_Questions to answer_
1. According to the article on the Fed's regulatory power, to what act does the present regulatory structure go back?
2. Retype the part of the article on the Fed's regulatory power between "Our present regulatory" and "new financial-services institutions.", inclusive.

_Selected text_
>>>

In times such as these we like to look past the bought and paid for house economists and over-eager-for-an-Undersecretary-of-the-Treasury-appointment academics for serious, seasoned, and meaningful commentary from those who have been in and actually understand the markets.
14 April 2008
The Fed Has Power, but No Will
By MARTIN MAYER
Barron's Online
THERE'S SOMETHING STRANGE ABOUT THE TREASURY DEPARTMENT'S suggestions for the reform of banking regulation and about the cascade of commentary on it. From one end to the other, there's an assumption that the Federal Reserve has somehow lacked the information and authority it could have used to prevent the insanity that has engulfed the credit markets.
The Fed, we are told, had access through its examiners to what the commercial banks were doing, but not to what the investment banks were doing. Yet the investment banks that mattered, including Bear Stearns (and Morgan Stanley, Merrill, Lehman and Goldman, not to mention the mortgage lender Countrywide), were all among the 20-odd primary dealers who help the Fed distribute Treasury bills in the weekly auctions that fund the federal government.
All participants in those auctions were supposed to keep the Fed informed of any significant changes in their balance sheets-on a continuous basis. When Joe Jett's purchase of strips and reconstitution of Treasury bonds led to a weakening of Kidder Peabody's financial position in 1994, there was all hell to pay at the Federal Reserve Bank of New York, because its government-securities division was not promptly informed.
Our present regulatory structure goes back not to the Great Depression, but only to 1999 and the Gramm-Leach-Bliley Act, which undid the Depression-era Glass-Steagall Act.
The great controversy as the repeal bill moved to passage was about responsibility for supervising the banks in their exercise of new powers. If nationally chartered banks were permitted to be brokers and dealers and underwriters and mutual-fund managers, their work would be supervised by the Comptroller of the Currency, whose examiners inspected these banks. But if the law gave the new powers only to the holding companies that owned the banks, everything would be controlled by the Fed, which was to be the umbrella regulator for the new financial-services institutions.

<<<

_Study material_

>>>

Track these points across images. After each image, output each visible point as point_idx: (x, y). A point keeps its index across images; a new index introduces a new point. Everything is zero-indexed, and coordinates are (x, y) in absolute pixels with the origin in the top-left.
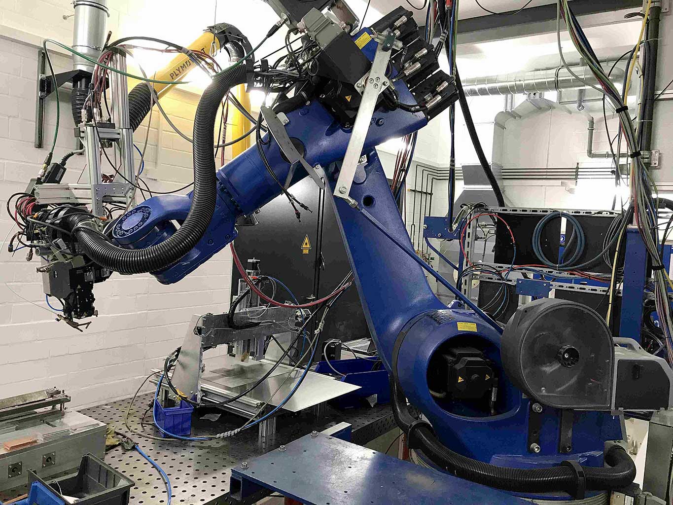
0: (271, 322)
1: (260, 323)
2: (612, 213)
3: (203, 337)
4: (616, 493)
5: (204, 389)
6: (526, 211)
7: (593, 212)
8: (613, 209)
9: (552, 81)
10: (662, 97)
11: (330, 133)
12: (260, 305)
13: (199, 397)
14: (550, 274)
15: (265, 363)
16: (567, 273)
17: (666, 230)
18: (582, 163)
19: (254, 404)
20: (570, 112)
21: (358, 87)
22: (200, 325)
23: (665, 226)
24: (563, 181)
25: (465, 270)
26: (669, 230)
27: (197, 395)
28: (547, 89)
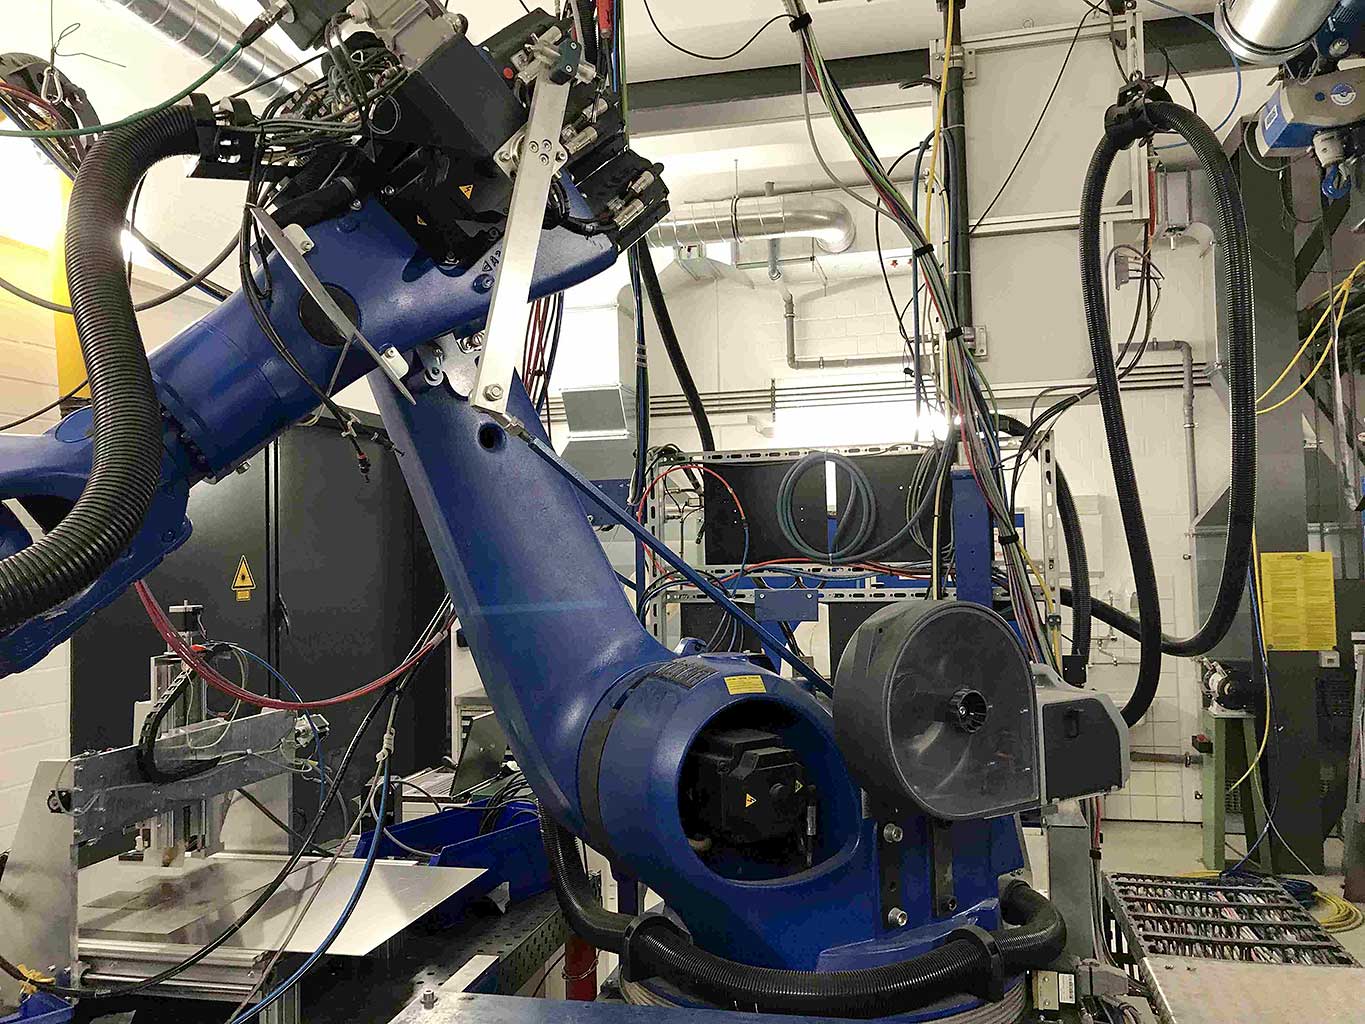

<<<

_Per-task outputs_
1. The Gramm-Leach-Bliley Act of 1999.

2.
Our present regulatory structure goes back not to the Great Depression, but only to 1999 and the Gramm-Leach-Bliley Act, which undid the Depression-era Glass-Steagall Act.
The great controversy as the repeal bill moved to passage was about responsibility for supervising the banks in their exercise of new powers. If nationally chartered banks were permitted to be brokers and dealers and underwriters and mutual-fund managers, their work would be supervised by the Comptroller of the Currency, whose examiners inspected these banks. But if the law gave the new powers only to the holding companies that owned the banks, everything would be controlled by the Fed, which was to be the umbrella regulator for the new financial-services institutions.